Phoenicopterus ruber
TAXONOMY
Phoenicopterus ruber Linnaeus, 1758, Bahamas. Two subspecies: P.r. ruber and P.r. roseus.
OTHER COMMON NAMES
English: Caribbean, West Indian flamingo, rosy flamingo; French: Flamant rose; German Rosaflamingo; Spanish: Flamenco Común.
PHYSICAL CHARACTERISTICS
47–57 in (120–145 cm) 4.6–9.0 lb (2.1–3.4 kg); female approximately 10–20% smaller than male. Largest of the flamingos, adults are rosy red (Caribbean population) or whitish tinged with pink (European-African-Asian population) with brighter pink on the wings.

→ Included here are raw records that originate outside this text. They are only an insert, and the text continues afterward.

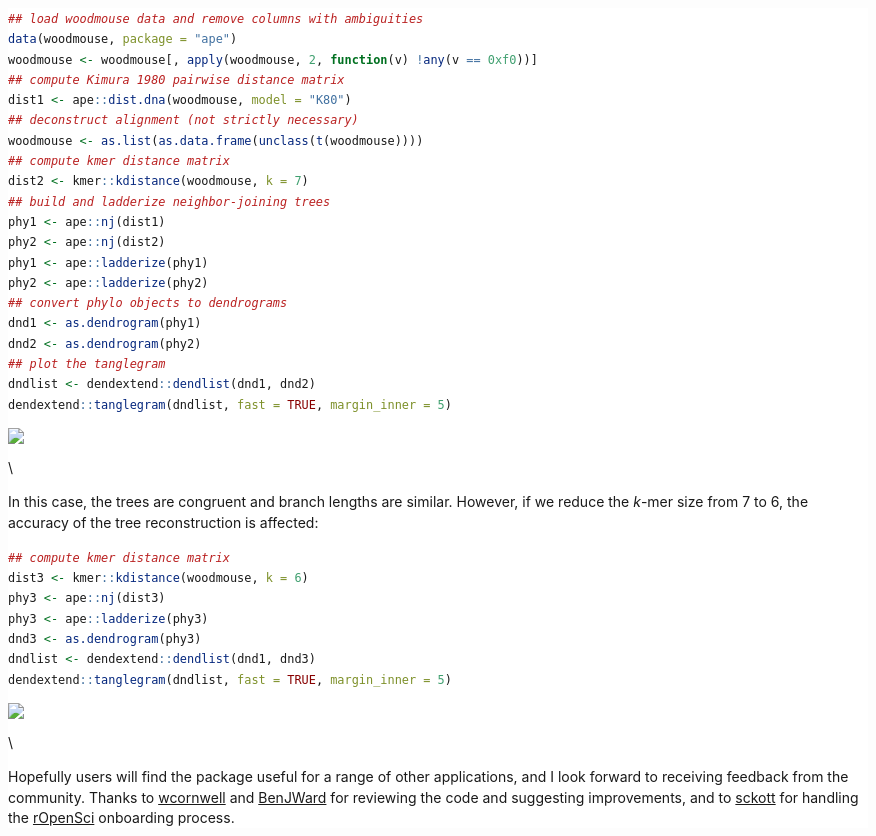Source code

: 

```r
## load woodmouse data and remove columns with ambiguities
data(woodmouse, package = "ape")
woodmouse <- woodmouse[, apply(woodmouse, 2, function(v) !any(v == 0xf0))]
## compute Kimura 1980 pairwise distance matrix
dist1 <- ape::dist.dna(woodmouse, model = "K80")
## deconstruct alignment (not strictly necessary)
woodmouse <- as.list(as.data.frame(unclass(t(woodmouse))))
## compute kmer distance matrix 
dist2 <- kmer::kdistance(woodmouse, k = 7) 
## build and ladderize neighbor-joining trees
phy1 <- ape::nj(dist1)
phy2 <- ape::nj(dist2)
phy1 <- ape::ladderize(phy1)
phy2 <- ape::ladderize(phy2)
## convert phylo objects to dendrograms
dnd1 <- as.dendrogram(phy1)
dnd2 <- as.dendrogram(phy2)
## plot the tanglegram
dndlist <- dendextend::dendlist(dnd1, dnd2)
dendextend::tanglegram(dndlist, fast = TRUE, margin_inner = 5)
```

<img src="/img/blog-images/2018-07-09-phylogram/unnamed-chunk-7-1.png" width="1000px" style="display: block; margin: auto auto auto 0;" />

\

In this case, the trees are congruent and branch lengths are similar. 
However, if we reduce the *k*-mer size from 7 to 6,
the accuracy of the tree reconstruction is affected:


```r
## compute kmer distance matrix 
dist3 <- kmer::kdistance(woodmouse, k = 6) 
phy3 <- ape::nj(dist3)
phy3 <- ape::ladderize(phy3)
dnd3 <- as.dendrogram(phy3)
dndlist <- dendextend::dendlist(dnd1, dnd3)
dendextend::tanglegram(dndlist, fast = TRUE, margin_inner = 5)
```

<img src="/img/blog-images/2018-07-09-phylogram/unnamed-chunk-8-1.png" width="1000px" style="display: block; margin: auto auto auto 0;" />

\

Hopefully users will find the package useful for a range of other applications, 
and I look forward to receiving feedback from the community. 
Thanks to [wcornwell](https://github.com/wcornwell) and 
[BenJWard](https://github.com/BenJWard) 
for reviewing the code and suggesting improvements, 
and to [sckott](https://github.com/sckott) 
for handling the [rOpenSci](https://github.com/ropensci) onboarding process.
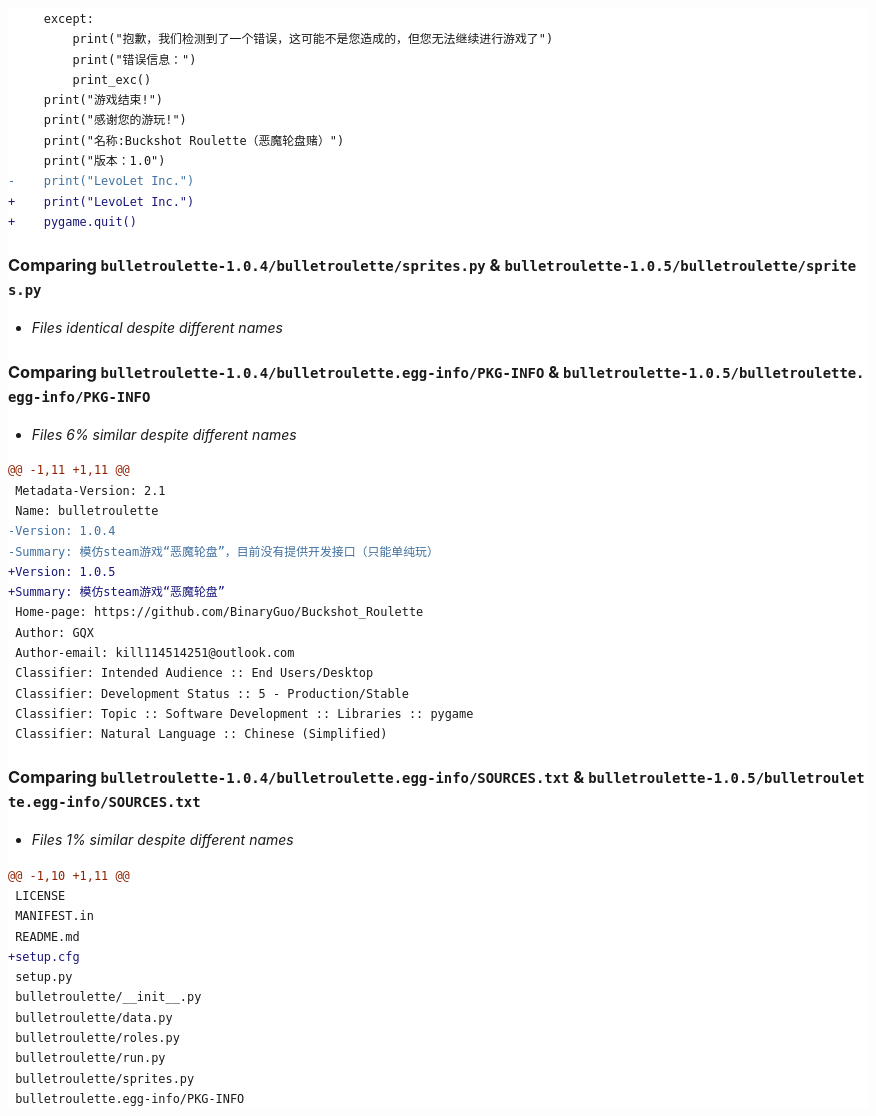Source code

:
 ```diff
     except:
         print("抱歉，我们检测到了一个错误，这可能不是您造成的，但您无法继续进行游戏了")
         print("错误信息：")
         print_exc()
     print("游戏结束!")
     print("感谢您的游玩!")
     print("名称:Buckshot Roulette（恶魔轮盘赌）")
     print("版本：1.0")
-    print("LevoLet Inc.")
+    print("LevoLet Inc.")
+    pygame.quit()
```

### Comparing `bulletroulette-1.0.4/bulletroulette/sprites.py` & `bulletroulette-1.0.5/bulletroulette/sprites.py`

 * *Files identical despite different names*

### Comparing `bulletroulette-1.0.4/bulletroulette.egg-info/PKG-INFO` & `bulletroulette-1.0.5/bulletroulette.egg-info/PKG-INFO`

 * *Files 6% similar despite different names*

```diff
@@ -1,11 +1,11 @@
 Metadata-Version: 2.1
 Name: bulletroulette
-Version: 1.0.4
-Summary: 模仿steam游戏“恶魔轮盘”，目前没有提供开发接口（只能单纯玩）
+Version: 1.0.5
+Summary: 模仿steam游戏“恶魔轮盘”
 Home-page: https://github.com/BinaryGuo/Buckshot_Roulette
 Author: GQX
 Author-email: kill114514251@outlook.com
 Classifier: Intended Audience :: End Users/Desktop
 Classifier: Development Status :: 5 - Production/Stable
 Classifier: Topic :: Software Development :: Libraries :: pygame
 Classifier: Natural Language :: Chinese (Simplified)
```

### Comparing `bulletroulette-1.0.4/bulletroulette.egg-info/SOURCES.txt` & `bulletroulette-1.0.5/bulletroulette.egg-info/SOURCES.txt`

 * *Files 1% similar despite different names*

```diff
@@ -1,10 +1,11 @@
 LICENSE
 MANIFEST.in
 README.md
+setup.cfg
 setup.py
 bulletroulette/__init__.py
 bulletroulette/data.py
 bulletroulette/roles.py
 bulletroulette/run.py
 bulletroulette/sprites.py
 bulletroulette.egg-info/PKG-INFO
```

The flight feathers are black. The bill is pink with a black tip, and legs are pink with darker pink joints. Hatchling is dark or light gray down with bright red legs and straight red bill. Juvenile is gray-brown, acquiring pale pink upper wing panel and pink tinge to gray legs and bill at 11 months; at four years, body plumage and lower portion of bill still grayer than adults.
DISTRIBUTION
P. r. ruber: Galápagos and Caribbean; P. r. roseus: North, West, East, and South Africa, southern Europe, Middle East, southwest Asia and Pakistan, India, and Sri Lanka.
HABITAT
Shallow saline and alkaline lakes and lagoons.
BEHAVIOR
Gregarious, with group displays involving ritualized movements of head and wings, accompanied by loud calls. In flocks of a few hundred to over one million.
FEEDING ECOLOGY AND DIET
Sieves aquatic invertebrates, seeds, algae, and diatoms from shallow water and mud.
REPRODUCTIVE BIOLOGY
Lays single egg (large, elongated, white, and chalky with reddish yolk) on mud nest close to or in shallow water, the time of breeding being dictated by rainfall rather than seasons. Nests in dense colonies, up to tens or hundreds of thousands of pairs. Incubation period 27–31 days; fledging 65–90 days. Both parents incubate and care for young, which gather into groups. Productivity very variable, with complete failures in some years. Age of first breeding normally five or six years.
CONSERVATION STATUS
Not threatened. Has declined in the Caribbean but increased in southwestern Europe. Elsewhere, very numerous, though subject to wide fluctuations in numbers based on rains and breeding success.
SIGNIFICANCE TO HUMANS
Sometimes hunted for food or sport, e.g., in Egypt.